Assigned task A – Based on the post about scaling laws and AGI below, decide whether each statement agrees with it. Answer yes or no for each, and quote the words of the post that decide it. (i) The writer jotted down the note while reading a post on AGI about a year earlier. (ii) The writer calls Transformer models street smart. (iii) The quoted passage says the system can be fine-tuned for all the conditions.

Passage shown –
Content starts

About a year ago, 2024-08-22, I was reading Leopold Aschenbrenner’s post¹ on AGI and I had jotted down a musing about a scaling law observations, but I forgot to write about it. I found my note today.

So I get that it is possible to look at charts comparing compute and performance and many conclude scaling laws mean AGI is inevitable.

I like Yann Lecun’s perspective here that if transformer models are giant lookup tables, then making them bigger will make them appear more impressive, but this is not sustainable.

“The problem is that there is a long tail, this is an issue that a lot of people have realized in social networks and stuff like that, which is there’s a very, very long tail of things that people will ask and you can fine tune the system for the 80% or whatever of the things that most people will ask. And then this long tail is so large that you’re not going to be able to fine tune the system for all the conditions. And in the end, the system ends up being a giant lookup table essentially, which is not really what you want, you want systems that can reason, certainly that can plan."²

Massive compute is the opposite of we have in our 20 watt brains.

I know Leopold addresses the categorical shifts we will need apart from the order-of-magnitude oom shifts, as “unhobbling”³.

But I wonder if in the end the biggest categorical shift will be that we cannot download kung fu as Neo learned from Morpheus in The Matrix, but that actual learning can only be slow. Maybe this is like a reverse scaling law. That, for example, anyone who has crammed for an exam the night before, knows they can indeed access a kind of lookup table in some kind of short term memory and use that to rally during the exam. But that will be all gone the next day. Like Barbara Oakley describes in her Learning How to Learn⁴ course, for some reason humans learn best by chunking and attaching those chunks associatively but then also pruning the unneeded bits during sleep. It is a kind of “how do you eat an elephant? well you eat an elephant by cutting up an elephant into very small pieces and eating one piece at a time as long as that takes.”

Attention mechanisms are also just the right amount of associative. And that then begs the question, then are Transformer models essentially are a kind of cramming for an exam the night before? They are not, as many people have written in general street smart, they are book smart.

But if with engineered silicon anatomy, we if can come up with learning algorithms the likes of which surpass human learning, then great though.

Content ends

Information provided –

Content starts

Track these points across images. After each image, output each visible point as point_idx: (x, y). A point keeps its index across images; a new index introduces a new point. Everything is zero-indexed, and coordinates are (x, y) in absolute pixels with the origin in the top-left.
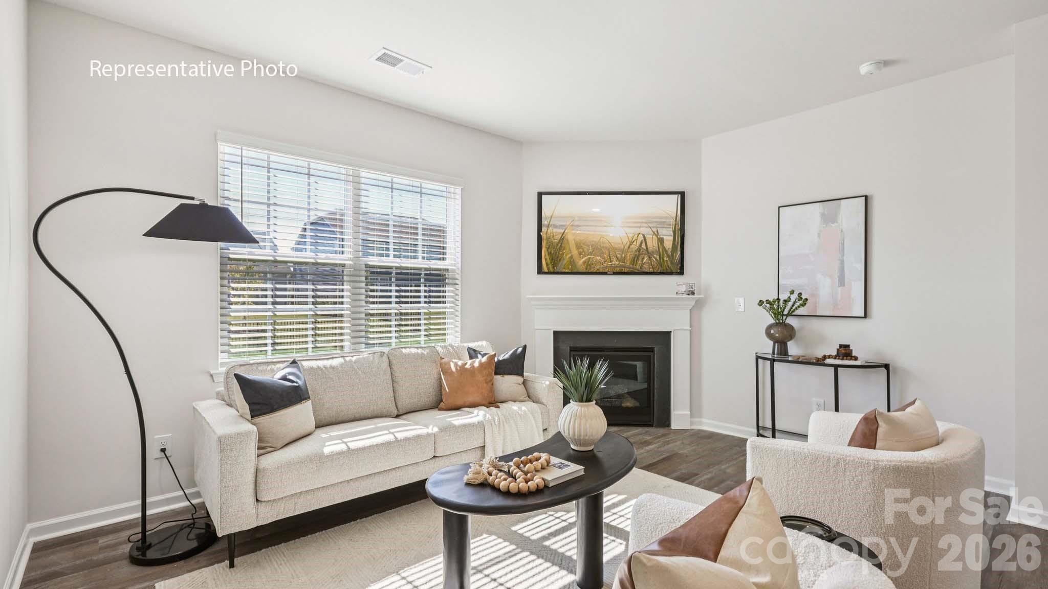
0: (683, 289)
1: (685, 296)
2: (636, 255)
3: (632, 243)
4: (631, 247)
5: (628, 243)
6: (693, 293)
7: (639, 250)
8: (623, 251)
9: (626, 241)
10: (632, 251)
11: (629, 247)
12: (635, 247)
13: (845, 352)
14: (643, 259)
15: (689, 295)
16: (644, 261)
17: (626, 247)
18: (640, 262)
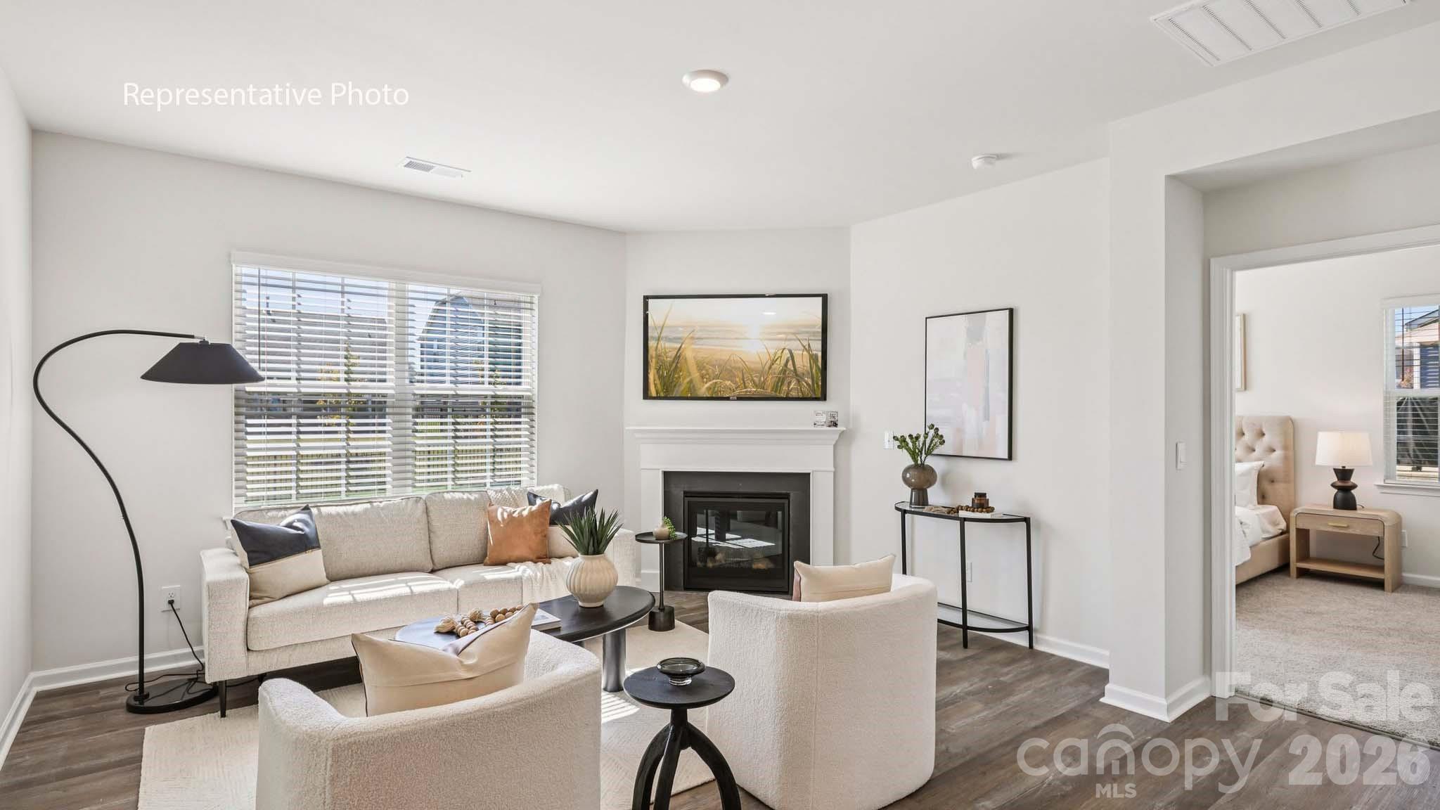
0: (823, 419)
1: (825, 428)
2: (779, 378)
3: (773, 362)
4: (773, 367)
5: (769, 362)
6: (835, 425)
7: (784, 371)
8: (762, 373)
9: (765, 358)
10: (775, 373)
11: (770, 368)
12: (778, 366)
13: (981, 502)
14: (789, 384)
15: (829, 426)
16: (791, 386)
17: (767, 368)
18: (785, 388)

Content ends

Assigned task B – Rewrite the records from their first line through the line holding "9: (765, 358)", inclusive, replacing "absolute pixels" with "absolute pixel units" and changing nothing else. Leave the pictures out.

Response A –
(i) Yes: "About a year ago, 2024-08-22, I was reading Leopold Aschenbrenner’s post¹ on AGI and I had jotted down a musing"
(ii) No: "They are not, as many people have written in general street smart, they are book smart."
(iii) No: "you’re not going to be able to fine tune the system for all the conditions."

Response B –
Track these points across images. After each image, output each visible point as point_idx: (x, y). A point keeps its index across images; a new index introduces a new point. Everything is zero-indexed, and coordinates are (x, y) in absolute pixel units with the origin in the top-left.
0: (683, 289)
1: (685, 296)
2: (636, 255)
3: (632, 243)
4: (631, 247)
5: (628, 243)
6: (693, 293)
7: (639, 250)
8: (623, 251)
9: (626, 241)
10: (632, 251)
11: (629, 247)
12: (635, 247)
13: (845, 352)
14: (643, 259)
15: (689, 295)
16: (644, 261)
17: (626, 247)
18: (640, 262)
0: (823, 419)
1: (825, 428)
2: (779, 378)
3: (773, 362)
4: (773, 367)
5: (769, 362)
6: (835, 425)
7: (784, 371)
8: (762, 373)
9: (765, 358)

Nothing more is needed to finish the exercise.